The Austrian Defense is a chess opening that begins with the moves:
1. d4 d5
2. c4 c5

The Austrian Defense is an uncommon variation of the Queen's Gambit, and is also referred to as the Symmetrical Defense to the Queen's Gambit. Black poses the question of whether equalizing is possible by simply copying White's moves. Most opening theoreticians believe that White should gain the advantage and at best Black is playing for a draw.

The opening was first described in print by Alessandro Salvio in 1604. The name arose because it was studied by Austrian chess players including Hans Haberditz (c. 1901–57), Hans Müller (1896–1971), and GM Ernst Grünfeld.
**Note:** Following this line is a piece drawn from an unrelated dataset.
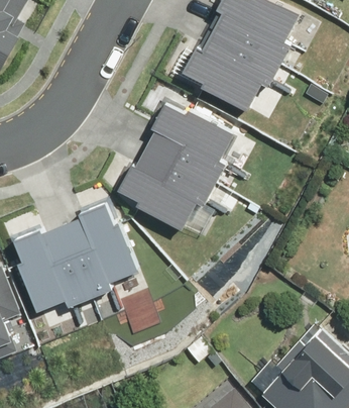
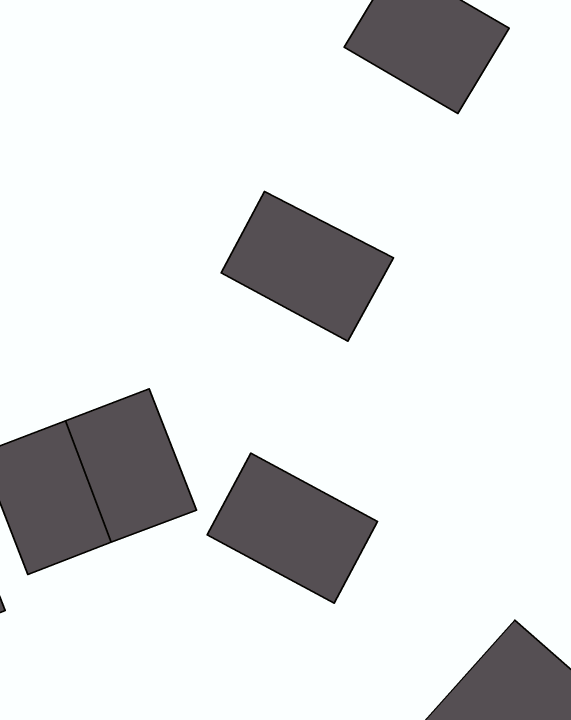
building: [185,26,272,107] -> none
building: [123,146,214,226] -> [207,453,378,603]

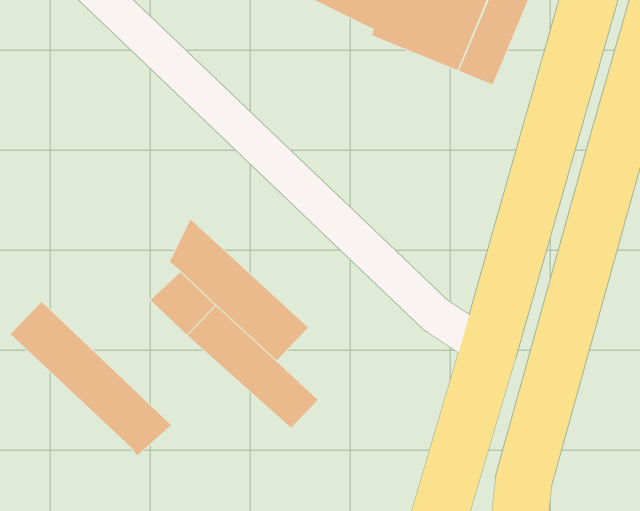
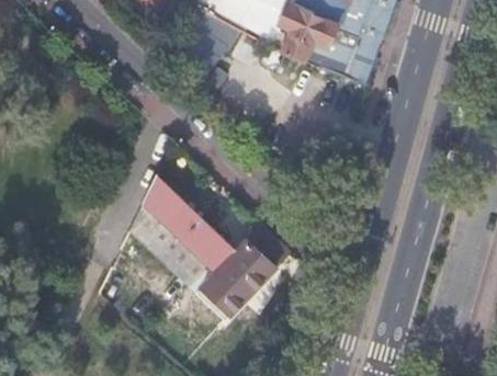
building: none -> [216,224,291,299]
building: [10,301,172,456] -> none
Grandmaster Hikaru Nakamura employed the unusual opening a few times in 2023 and 2024. With the opening, he drew former world champion Magnus Carlsen in the Champions Chess Tour 2023 finals and beat reigning world champion Ding Liren in Norway Chess 2024. He employed a similar opening in the Candidates Tournament 2024, beating R Praggnanandhaa with the black pieces in a game beginning with 1.d4 d5 2.Nf3 Nf6 3.c4 c5. Nakamura defeated Luca Moroni and drew against Bogdan-Daniel Deac with the opening in the 2024 World Rapid Chess Championship.

==3.cxd5==
White often replies 3.cxd5, but other moves are playable and may lead to transpositions into more well-known variations such as the Queen's Gambit Accepted and the Tarrasch Defense. After 3.cxd5, it is not advisable for Black to play 3...Qxd5, because either 4.Nf3 cxd4 5.Nc3 Qa5 6.Nxd4 or 5...Qd8 6.Qxd4 Qxd4 7.Nxd4 give White a big lead in development. Instead, Black should play 3...Nf6 intending to recapture on d5 with the knight. White should be able to maintain the advantage with either 4.Nf3 or 4.e4. Possible continuations are 4.Nf3 cxd4 5.Nxd4 Nxd5 6.e4 Nc7 or 4.e4 Nxe4 5.dxc5 Nxc5 6.Nc3 e6.